[Data]
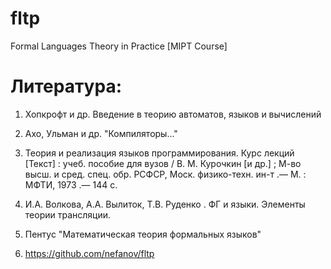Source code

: # fltp
Formal Languages Theory in Practice [MIPT Course]

# Литература:

1) Хопкрофт и др. Введение в теорию автоматов, языков и вычислений

2) Ахо, Ульман и др. "Компиляторы..."

3) Теория и реализация языков программирования. Курс лекций [Текст] : учеб. пособие для вузов / В. М. Курочкин [и др.] ; М-во высш. и сред. спец. обр. РСФСР, Моск. физико-техн. ин-т .— М. : МФТИ, 1973 .— 144 с.

4) И.А. Волкова, А.А. Вылиток, Т.В. Руденко . ФГ и языки. Элементы теории трансляции.

5) Пентус "Математическая теория формальных языков"

6) https://github.com/nefanov/fltp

[Required action]
In the entries above, copy the lines from the one that contains "3) Теория и" through the last line, exactly as they appear.

[Solved exercise]
3) Теория и реализация языков программирования. Курс лекций [Текст] : учеб. пособие для вузов / В. М. Курочкин [и др.] ; М-во высш. и сред. спец. обр. РСФСР, Моск. физико-техн. ин-т .— М. : МФТИ, 1973 .— 144 с.

4) И.А. Волкова, А.А. Вылиток, Т.В. Руденко . ФГ и языки. Элементы теории трансляции.

5) Пентус "Математическая теория формальных языков"

6) https://github.com/nefanov/fltp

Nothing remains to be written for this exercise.